Он весь дрожал и дымился, как овца, которую только что вытащили из речки. На него свалилось первое большое горе. Безутешное горе. А дождь все шел. Крупные, как пузырьки содовой, капли падали веером. Медленно, ровно, бесшумно. Мы дошли до конца набережной и остановились. Носатик посмотрел туда-сюда, словно спрашивал: «Куда идти?» Но у меня не было даже на кружку пива. Идти было некуда.
— Л-лучшая на свете картина, — сказал Носатик. Казалось, он вот-вот разрыдается. Он еще не свыкся с чувством вечной утраты.
— Дождь перестал, — сказал я, и мы повернули обратно. — Нет, — сказал я. — Это перст судьбы. — Я оттянул брюки у пояса, чтобы вода скатилась с живота. — Эта картина целых два года держала меня за глотку. Жизни от нее, подлой, не было.
И так как мы дошли до конца набережной, мы повернули обратно. Дождь стал мельче, но зарядил чаще. Он падал холодным потоком, медленный, белый, мокрее самой воды. Казалось, воздух превратился в пузырьки содовой. Дневной свет просачивался, как сквозь заиндевелое окно, а небо было чем-то вроде верхней кромки моря для рыбьего глаза. Разноцветье и синие огоньки. В моих ботинках хлюпало больше воды, чем на мостовой.
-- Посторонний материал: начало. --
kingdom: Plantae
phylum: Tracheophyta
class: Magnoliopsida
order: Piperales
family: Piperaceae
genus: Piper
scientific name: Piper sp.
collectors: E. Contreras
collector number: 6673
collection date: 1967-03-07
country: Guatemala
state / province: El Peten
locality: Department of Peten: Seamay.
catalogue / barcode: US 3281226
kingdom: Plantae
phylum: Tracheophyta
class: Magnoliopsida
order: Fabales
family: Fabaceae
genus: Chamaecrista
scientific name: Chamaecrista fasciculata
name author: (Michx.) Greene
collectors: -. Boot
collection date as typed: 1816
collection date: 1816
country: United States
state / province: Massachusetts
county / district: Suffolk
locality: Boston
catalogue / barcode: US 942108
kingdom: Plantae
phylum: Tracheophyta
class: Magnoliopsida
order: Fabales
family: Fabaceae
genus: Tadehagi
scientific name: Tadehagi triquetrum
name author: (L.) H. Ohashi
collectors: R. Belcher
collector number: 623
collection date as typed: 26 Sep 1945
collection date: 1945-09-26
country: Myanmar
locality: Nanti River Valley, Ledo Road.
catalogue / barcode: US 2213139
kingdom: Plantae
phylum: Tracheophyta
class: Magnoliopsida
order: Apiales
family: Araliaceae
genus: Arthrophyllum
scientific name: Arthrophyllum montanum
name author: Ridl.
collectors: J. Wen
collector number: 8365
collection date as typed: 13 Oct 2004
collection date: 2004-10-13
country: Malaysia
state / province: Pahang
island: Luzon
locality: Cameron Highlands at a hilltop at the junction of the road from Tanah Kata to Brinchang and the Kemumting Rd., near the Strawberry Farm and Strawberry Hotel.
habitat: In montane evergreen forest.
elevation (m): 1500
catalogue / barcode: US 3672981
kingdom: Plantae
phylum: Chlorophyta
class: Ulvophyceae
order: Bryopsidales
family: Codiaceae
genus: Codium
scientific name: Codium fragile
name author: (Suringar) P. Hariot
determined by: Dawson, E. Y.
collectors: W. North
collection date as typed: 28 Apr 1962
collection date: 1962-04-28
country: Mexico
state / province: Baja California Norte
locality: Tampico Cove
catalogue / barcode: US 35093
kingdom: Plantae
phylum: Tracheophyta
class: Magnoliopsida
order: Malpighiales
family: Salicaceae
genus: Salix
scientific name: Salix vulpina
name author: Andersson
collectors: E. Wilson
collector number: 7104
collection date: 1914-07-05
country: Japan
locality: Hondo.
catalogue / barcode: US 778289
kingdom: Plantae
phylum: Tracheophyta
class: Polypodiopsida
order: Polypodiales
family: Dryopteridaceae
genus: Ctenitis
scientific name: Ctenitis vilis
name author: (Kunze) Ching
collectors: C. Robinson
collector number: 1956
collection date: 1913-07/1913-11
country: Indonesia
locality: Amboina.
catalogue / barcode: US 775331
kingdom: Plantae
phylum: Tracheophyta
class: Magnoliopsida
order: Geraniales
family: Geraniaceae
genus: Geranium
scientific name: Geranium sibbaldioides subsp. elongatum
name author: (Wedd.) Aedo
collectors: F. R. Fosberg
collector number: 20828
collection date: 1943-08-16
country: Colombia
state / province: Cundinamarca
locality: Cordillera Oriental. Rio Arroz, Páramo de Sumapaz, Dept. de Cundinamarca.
— Н-но почему люди всегда так враждебны ко всему великому, ко всему гениальному? — сказал Носатик.
— Как тебе объяснить? — сказал я. — Предположим, сидишь ты себе тихо-смирно в углу у помойного ведра и тянешь пиво. И вдруг влетает оса и жалит тебя в зад. Вряд ли ты был бы от нее в восторге.
— Вспомните Китса, Шелли, Гопкинса, Сезанна, Ван-Гога. А теперь вы.
— Я? А что я? — сказал я. И скис. Еще бы. Получить такой щелчок, как раз когда я настроился радоваться и веселиться.